![NYC Skyline](nyc.jpg)

Welcome to New York City, one of the most-visited cities in the world. There are many Airbnb listings in New York City to meet the high demand for temporary lodging for travelers, which can be anywhere between a few nights to many months. In this project, we will take a closer look at the New York Airbnb market by combining data from multiple file types like `.csv`, `.tsv`, and `.xlsx`.

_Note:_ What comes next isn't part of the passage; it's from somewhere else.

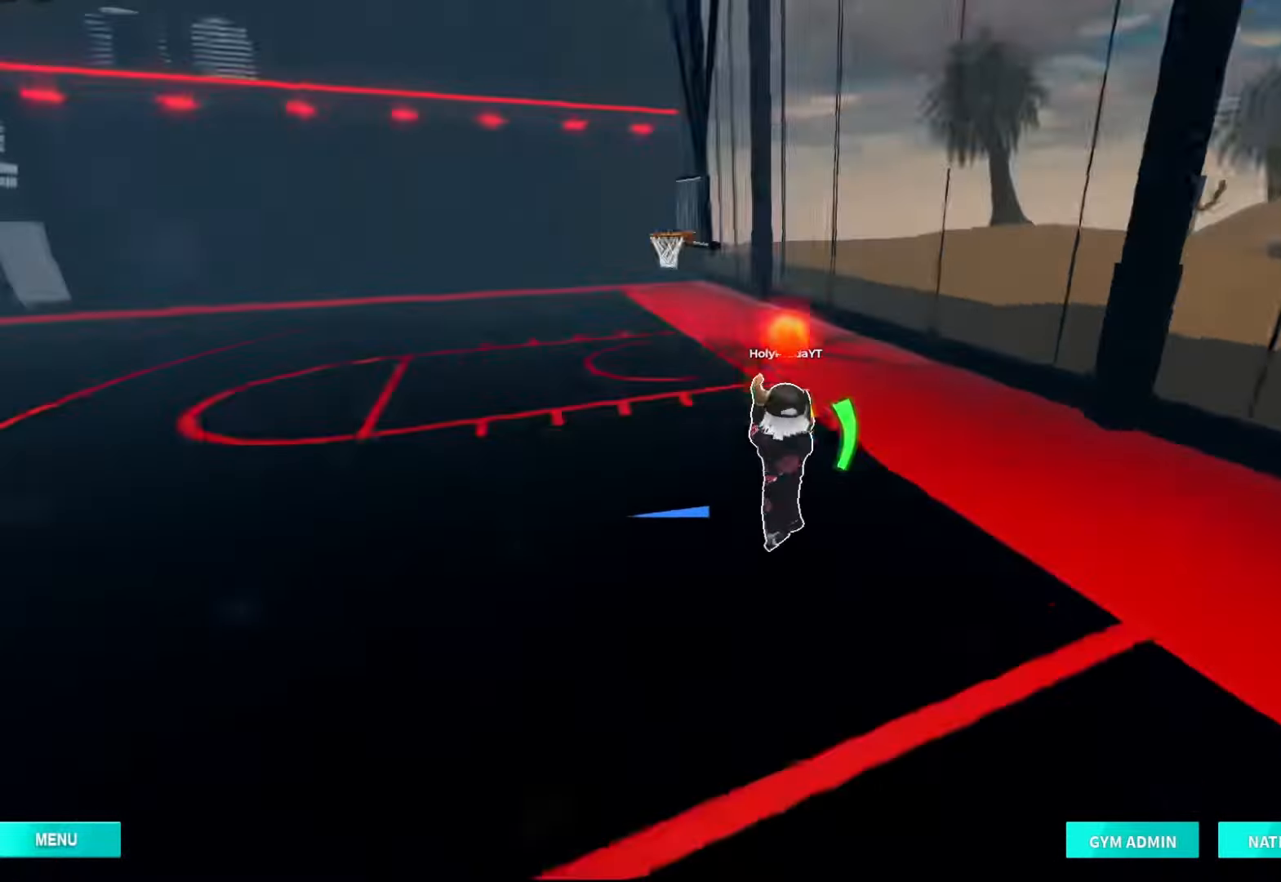
{"dt_ms": 500, "buttons": [], "left_stick": "up-left", "right_stick": "center", "events": [[67, "right_stick", "center"], [400, "left_stick", "up"], [500, "left_stick", "up-left"]]}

Recall that **CSV**, **TSV**, and **Excel** files are three common formats for storing data. 
Three files containing data on 2019 Airbnb listings are available to you:

**data/airbnb_price.csv**
This is a CSV file containing data on Airbnb listing prices and locations.
- **`listing_id`**: unique identifier of listing
- **`price`**: nightly listing price in USD
- **`nbhood_full`**: name of borough and neighborhood where listing is located

**data/airbnb_room_type.xlsx**
This is an Excel file containing data on Airbnb listing descriptions and room types.
- **`listing_id`**: unique identifier of listing
- **`description`**: listing description
- **`room_type`**: Airbnb has three types of rooms: shared rooms, private rooms, and entire homes/apartments

**data/airbnb_last_review.tsv**
This is a TSV file containing data on Airbnb host names and review dates.
- **`listing_id`**: unique identifier of listing
- **`host_name`**: name of listing host
- **`last_review`**: date when the listing was last reviewed

### Analysis

#### Reading in data and preparation for the tasks

In [7]:
# Import necessary packages
import pandas as pd
from IPython.display import Markdown as md

In [3]:
# read in the price dataset
price = pd.read_csv("data/airbnb_price.csv")
price.head()

Unnamed: 0,listing_id,price,nbhood_full
0,2595,225 dollars,"Manhattan, Midtown"
1,3831,89 dollars,"Brooklyn, Clinton Hill"
2,5099,200 dollars,"Manhattan, Murray Hill"
3,5178,79 dollars,"Manhattan, Hell's Kitchen"
4,5238,150 dollars,"Manhattan, Chinatown"


In [4]:
# read in the room type dataset
room_type = pd.read_excel("data/airbnb_room_type.xlsx")
room_type.head()

Unnamed: 0,listing_id,description,room_type
0,2595,Skylit Midtown Castle,Entire home/apt
1,3831,Cozy Entire Floor of Brownstone,Entire home/apt
2,5099,Large Cozy 1 BR Apartment In Midtown East,Entire home/apt
3,5178,Large Furnished Room Near B'way,private room
4,5238,Cute & Cozy Lower East Side 1 bdrm,Entire home/apt


In [5]:
# read in the reviews dataset
review = pd.read_table("data/airbnb_last_review.tsv")
review.head()

Unnamed: 0,listing_id,host_name,last_review
0,2595,Jennifer,May 21 2019
1,3831,LisaRoxanne,July 05 2019
2,5099,Chris,June 22 2019
3,5178,Shunichi,June 24 2019
4,5238,Ben,June 09 2019


In [6]:
# dates of the earliest and most recent reviews
review['dates'] = pd.to_datetime(review['last_review']).dt.date
review.head()

Unnamed: 0,listing_id,host_name,last_review,dates
0,2595,Jennifer,May 21 2019,2019-05-21
1,3831,LisaRoxanne,July 05 2019,2019-07-05
2,5099,Chris,June 22 2019,2019-06-22
3,5178,Shunichi,June 24 2019,2019-06-24
4,5238,Ben,June 09 2019,2019-06-09


### Task 1 

Airbnb is a busy company, which can make it difficult to track rental data in the busiest city in the world. However, we do want to investigate the dates in which AirBnB has operated within New York City. As a result, were were posed with a simple task to investigate.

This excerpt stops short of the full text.